Have compassion on everyone you meet
Even if they don’t want it. What seems conceit,
Bad manners, or cynicism is always a sign
Of things no ears have heard, no eyes have seen.
You do not know what wars are going on
Down there where the spirit meets the bone.
-MILLER WILLIAMS, “Compassion”
Psychotherapy is a compassionate space in which the things we carry inside may be known and thought about. Where complaint is not dismissed and apprehension can tell its side of things. Where we are not alone in our efforts to bear what is difficult and make sense of our experience.
In therapy we begin where you are. As therapist, I listen with you to what has been ‘drawing a crowd’ in your mind, emotions, and relationships. Over time we will explore emerging patterns and beliefs, consider new angles and perspectives, and help you grow new ways of relating to yourself and your experience which may be emotionally liberating.
My primary theoretical orientation is psychoanalytic/psychodynamic. This means my thinking and attention lean towards the world of inner experience, the nature of your pain and your relationship to it, patterns of relating to self/other, family of origin experience and impact, and a respect for the unconscious as a creative canvas of emotional expression (e.g. in everyday language, daydreams, and sleeping dreams). My thinking is also informed by existential, family systems, and attachment concepts.
While I work with people from all walks of life, some common concerns explored and addressed in my practice are:
- ADHD (difficulty regulating attention and focus)
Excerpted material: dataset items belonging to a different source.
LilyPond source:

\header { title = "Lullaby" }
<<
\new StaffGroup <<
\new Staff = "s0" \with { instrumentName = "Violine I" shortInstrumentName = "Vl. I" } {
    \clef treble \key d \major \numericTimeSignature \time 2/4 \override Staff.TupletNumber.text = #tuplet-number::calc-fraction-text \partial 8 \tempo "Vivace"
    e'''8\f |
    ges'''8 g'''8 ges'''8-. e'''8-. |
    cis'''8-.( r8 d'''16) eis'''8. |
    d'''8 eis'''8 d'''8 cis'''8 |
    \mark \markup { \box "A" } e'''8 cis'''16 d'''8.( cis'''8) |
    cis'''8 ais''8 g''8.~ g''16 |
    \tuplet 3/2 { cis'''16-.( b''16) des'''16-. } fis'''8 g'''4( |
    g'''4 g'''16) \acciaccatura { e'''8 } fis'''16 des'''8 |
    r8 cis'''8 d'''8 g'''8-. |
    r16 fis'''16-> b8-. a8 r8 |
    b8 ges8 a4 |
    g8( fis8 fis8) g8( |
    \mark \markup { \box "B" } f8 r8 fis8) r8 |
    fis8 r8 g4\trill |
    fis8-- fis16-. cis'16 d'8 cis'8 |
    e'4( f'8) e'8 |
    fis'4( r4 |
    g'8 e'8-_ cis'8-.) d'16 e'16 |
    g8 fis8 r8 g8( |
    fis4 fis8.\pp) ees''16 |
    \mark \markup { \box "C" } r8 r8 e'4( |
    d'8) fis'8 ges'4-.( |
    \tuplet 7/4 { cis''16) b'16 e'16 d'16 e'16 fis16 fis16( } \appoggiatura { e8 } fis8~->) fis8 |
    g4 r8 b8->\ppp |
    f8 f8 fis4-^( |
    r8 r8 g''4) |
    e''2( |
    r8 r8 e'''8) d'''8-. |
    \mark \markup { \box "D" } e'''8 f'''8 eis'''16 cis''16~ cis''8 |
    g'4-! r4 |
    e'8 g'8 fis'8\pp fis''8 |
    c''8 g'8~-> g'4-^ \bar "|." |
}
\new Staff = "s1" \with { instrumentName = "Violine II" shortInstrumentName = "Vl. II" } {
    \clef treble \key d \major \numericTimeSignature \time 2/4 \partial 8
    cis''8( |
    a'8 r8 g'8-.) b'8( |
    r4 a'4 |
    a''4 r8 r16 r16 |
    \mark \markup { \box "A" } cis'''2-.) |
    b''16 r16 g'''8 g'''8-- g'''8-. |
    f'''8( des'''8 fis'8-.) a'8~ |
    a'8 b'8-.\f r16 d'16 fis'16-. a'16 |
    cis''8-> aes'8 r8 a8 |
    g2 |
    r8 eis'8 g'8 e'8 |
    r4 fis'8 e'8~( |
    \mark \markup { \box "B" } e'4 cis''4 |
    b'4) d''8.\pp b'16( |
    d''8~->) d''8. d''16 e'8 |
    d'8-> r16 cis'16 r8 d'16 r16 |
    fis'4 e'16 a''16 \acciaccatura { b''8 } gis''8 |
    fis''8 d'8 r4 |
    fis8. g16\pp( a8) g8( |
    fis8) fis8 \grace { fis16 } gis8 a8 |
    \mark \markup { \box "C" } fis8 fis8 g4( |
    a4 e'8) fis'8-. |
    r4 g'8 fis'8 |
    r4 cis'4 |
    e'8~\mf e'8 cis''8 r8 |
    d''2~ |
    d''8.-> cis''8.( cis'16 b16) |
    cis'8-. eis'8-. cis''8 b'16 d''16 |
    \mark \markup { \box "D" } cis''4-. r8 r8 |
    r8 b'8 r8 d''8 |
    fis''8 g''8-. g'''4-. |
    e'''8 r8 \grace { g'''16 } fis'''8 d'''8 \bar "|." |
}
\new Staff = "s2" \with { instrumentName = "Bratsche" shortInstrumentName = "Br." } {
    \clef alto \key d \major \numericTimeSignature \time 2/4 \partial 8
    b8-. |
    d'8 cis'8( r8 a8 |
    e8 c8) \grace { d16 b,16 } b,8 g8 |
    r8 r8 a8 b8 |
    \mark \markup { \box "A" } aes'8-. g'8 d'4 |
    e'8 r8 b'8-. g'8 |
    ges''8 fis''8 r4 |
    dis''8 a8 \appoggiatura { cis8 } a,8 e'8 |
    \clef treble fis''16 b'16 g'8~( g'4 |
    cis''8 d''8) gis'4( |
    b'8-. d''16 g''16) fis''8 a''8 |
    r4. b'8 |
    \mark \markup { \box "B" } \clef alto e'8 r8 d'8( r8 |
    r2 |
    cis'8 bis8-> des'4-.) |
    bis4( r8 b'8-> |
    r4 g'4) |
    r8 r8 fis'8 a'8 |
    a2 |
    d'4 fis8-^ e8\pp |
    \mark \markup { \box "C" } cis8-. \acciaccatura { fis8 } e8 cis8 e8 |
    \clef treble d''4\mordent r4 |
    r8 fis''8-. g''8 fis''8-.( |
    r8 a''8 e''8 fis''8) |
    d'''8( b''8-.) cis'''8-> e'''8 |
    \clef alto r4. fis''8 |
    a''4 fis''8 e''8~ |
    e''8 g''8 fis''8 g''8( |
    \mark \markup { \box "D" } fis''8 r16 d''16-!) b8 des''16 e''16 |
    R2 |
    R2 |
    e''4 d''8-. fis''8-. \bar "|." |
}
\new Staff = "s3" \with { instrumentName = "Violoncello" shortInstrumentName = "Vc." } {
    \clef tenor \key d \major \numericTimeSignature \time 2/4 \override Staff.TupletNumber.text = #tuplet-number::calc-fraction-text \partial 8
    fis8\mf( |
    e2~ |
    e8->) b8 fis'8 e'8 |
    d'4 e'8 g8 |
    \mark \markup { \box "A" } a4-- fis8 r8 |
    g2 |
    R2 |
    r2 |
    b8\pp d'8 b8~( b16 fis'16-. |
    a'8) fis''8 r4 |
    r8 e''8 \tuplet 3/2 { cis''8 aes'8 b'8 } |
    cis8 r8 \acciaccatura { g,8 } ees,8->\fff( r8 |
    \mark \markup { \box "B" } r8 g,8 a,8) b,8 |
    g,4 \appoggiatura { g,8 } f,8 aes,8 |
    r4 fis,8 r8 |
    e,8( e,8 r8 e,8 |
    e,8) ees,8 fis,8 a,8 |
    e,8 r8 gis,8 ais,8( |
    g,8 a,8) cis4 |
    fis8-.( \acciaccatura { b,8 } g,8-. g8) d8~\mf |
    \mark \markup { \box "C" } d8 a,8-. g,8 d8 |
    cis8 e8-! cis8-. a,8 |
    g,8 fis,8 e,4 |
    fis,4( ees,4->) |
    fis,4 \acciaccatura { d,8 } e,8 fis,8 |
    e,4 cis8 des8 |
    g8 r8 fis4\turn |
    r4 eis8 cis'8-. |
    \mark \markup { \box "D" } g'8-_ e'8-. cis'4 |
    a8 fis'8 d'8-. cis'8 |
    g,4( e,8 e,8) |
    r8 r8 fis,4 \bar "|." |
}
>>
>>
- Stressful transitions and adjustments
- Relationship difficulties
- Family of origin experience and relationships
- The challenges of emerging adulthood
- Desire for deeper self-understanding and locatedness in oneself (e.g. growing understanding of one’s relational styles, attachment patterns, defenses, etc.)
- Work and vocational distress
- Cross-cultural living with its unique stressors
- The immigrant experience
- The personal impact of systems (cultural, societal, theological, etc.)
- Religion and spirituality – I welcome those for whom religious identity and practice have been central in their lives and who may wish to engage theological categories in therapy and/or to process their experience in religious communities.